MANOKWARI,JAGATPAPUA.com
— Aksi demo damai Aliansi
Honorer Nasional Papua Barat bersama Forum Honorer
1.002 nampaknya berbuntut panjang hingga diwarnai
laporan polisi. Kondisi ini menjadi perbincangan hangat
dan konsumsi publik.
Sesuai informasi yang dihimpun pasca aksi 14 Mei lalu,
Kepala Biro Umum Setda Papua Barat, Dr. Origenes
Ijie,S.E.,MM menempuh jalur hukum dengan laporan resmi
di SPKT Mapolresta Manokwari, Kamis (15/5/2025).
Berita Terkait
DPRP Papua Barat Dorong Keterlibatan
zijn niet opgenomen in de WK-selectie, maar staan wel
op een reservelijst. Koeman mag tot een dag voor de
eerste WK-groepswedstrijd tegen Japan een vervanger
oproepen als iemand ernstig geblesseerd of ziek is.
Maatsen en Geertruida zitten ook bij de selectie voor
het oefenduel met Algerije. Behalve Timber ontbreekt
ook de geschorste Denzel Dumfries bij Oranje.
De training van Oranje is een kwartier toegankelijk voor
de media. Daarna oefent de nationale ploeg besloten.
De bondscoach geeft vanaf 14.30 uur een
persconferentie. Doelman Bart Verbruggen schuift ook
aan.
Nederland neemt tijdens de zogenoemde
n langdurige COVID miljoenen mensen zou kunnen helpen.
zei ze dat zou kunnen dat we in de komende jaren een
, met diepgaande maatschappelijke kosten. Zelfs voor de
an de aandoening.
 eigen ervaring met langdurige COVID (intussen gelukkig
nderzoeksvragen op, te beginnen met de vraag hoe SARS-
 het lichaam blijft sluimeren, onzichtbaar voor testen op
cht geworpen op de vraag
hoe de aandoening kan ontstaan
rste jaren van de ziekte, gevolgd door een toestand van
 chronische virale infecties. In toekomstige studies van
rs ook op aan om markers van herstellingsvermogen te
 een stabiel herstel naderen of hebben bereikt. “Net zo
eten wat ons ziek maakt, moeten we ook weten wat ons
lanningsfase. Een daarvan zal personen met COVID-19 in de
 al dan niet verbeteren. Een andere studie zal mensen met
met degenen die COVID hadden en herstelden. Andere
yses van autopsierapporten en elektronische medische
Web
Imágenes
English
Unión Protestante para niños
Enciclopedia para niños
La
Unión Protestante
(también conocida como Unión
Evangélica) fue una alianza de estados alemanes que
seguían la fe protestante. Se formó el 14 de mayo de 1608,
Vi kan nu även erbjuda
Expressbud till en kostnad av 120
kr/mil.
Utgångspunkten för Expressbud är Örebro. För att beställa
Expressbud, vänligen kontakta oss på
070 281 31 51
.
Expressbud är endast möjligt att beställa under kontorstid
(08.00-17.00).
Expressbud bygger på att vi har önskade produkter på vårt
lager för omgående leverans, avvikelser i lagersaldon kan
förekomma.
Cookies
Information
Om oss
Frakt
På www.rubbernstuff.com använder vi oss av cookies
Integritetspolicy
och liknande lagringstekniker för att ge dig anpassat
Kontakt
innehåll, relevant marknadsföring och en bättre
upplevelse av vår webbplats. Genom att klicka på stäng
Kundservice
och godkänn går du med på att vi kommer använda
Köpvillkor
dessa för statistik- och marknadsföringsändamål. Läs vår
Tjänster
◇ ◇ ◇ ◇ ◇
§ Exercise details
Nothing in the material may change; reproduce it all.

§ Answer space
MANOKWARI,JAGATPAPUA.com
— Aksi demo damai Aliansi
Honorer Nasional Papua Barat bersama Forum Honorer
1.002 nampaknya berbuntut panjang hingga diwarnai
laporan polisi. Kondisi ini menjadi perbincangan hangat
dan konsumsi publik.
Sesuai informasi yang dihimpun pasca aksi 14 Mei lalu,
Kepala Biro Umum Setda Papua Barat, Dr. Origenes
Ijie,S.E.,MM menempuh jalur hukum dengan laporan resmi
di SPKT Mapolresta Manokwari, Kamis (15/5/2025).
Berita Terkait
DPRP Papua Barat Dorong Keterlibatan
zijn niet opgenomen in de WK-selectie, maar staan wel
op een reservelijst. Koeman mag tot een dag voor de
eerste WK-groepswedstrijd tegen Japan een vervanger
oproepen als iemand ernstig geblesseerd of ziek is.
Maatsen en Geertruida zitten ook bij de selectie voor
het oefenduel met Algerije. Behalve Timber ontbreekt
ook de geschorste Denzel Dumfries bij Oranje.
De training van Oranje is een kwartier toegankelijk voor
de media. Daarna oefent de nationale ploeg besloten.
De bondscoach geeft vanaf 14.30 uur een
persconferentie. Doelman Bart Verbruggen schuift ook
aan.
Nederland neemt tijdens de zogenoemde
n langdurige COVID miljoenen mensen zou kunnen helpen.
zei ze dat zou kunnen dat we in de komende jaren een
, met diepgaande maatschappelijke kosten. Zelfs voor de
an de aandoening.
 eigen ervaring met langdurige COVID (intussen gelukkig
nderzoeksvragen op, te beginnen met de vraag hoe SARS-
 het lichaam blijft sluimeren, onzichtbaar voor testen op
cht geworpen op de vraag
hoe de aandoening kan ontstaan
rste jaren van de ziekte, gevolgd door een toestand van
 chronische virale infecties. In toekomstige studies van
rs ook op aan om markers van herstellingsvermogen te
 een stabiel herstel naderen of hebben bereikt. “Net zo
eten wat ons ziek maakt, moeten we ook weten wat ons
lanningsfase. Een daarvan zal personen met COVID-19 in de
 al dan niet verbeteren. Een andere studie zal mensen met
met degenen die COVID hadden en herstelden. Andere
yses van autopsierapporten en elektronische medische
Web
Imágenes
English
Unión Protestante para niños
Enciclopedia para niños
La
Unión Protestante
(también conocida como Unión
Evangélica) fue una alianza de estados alemanes que
seguían la fe protestante. Se formó el 14 de mayo de 1608,
Vi kan nu även erbjuda
Expressbud till en kostnad av 120
kr/mil.
Utgångspunkten för Expressbud är Örebro. För att beställa
Expressbud, vänligen kontakta oss på
070 281 31 51
.
Expressbud är endast möjligt att beställa under kontorstid
(08.00-17.00).
Expressbud bygger på att vi har önskade produkter på vårt
lager för omgående leverans, avvikelser i lagersaldon kan
förekomma.
Cookies
Information
Om oss
Frakt
På www.rubbernstuff.com använder vi oss av cookies
Integritetspolicy
och liknande lagringstekniker för att ge dig anpassat
Kontakt
innehåll, relevant marknadsföring och en bättre
upplevelse av vår webbplats. Genom att klicka på stäng
Kundservice
och godkänn går du med på att vi kommer använda
Köpvillkor
dessa för statistik- och marknadsföringsändamål. Läs vår
Tjänster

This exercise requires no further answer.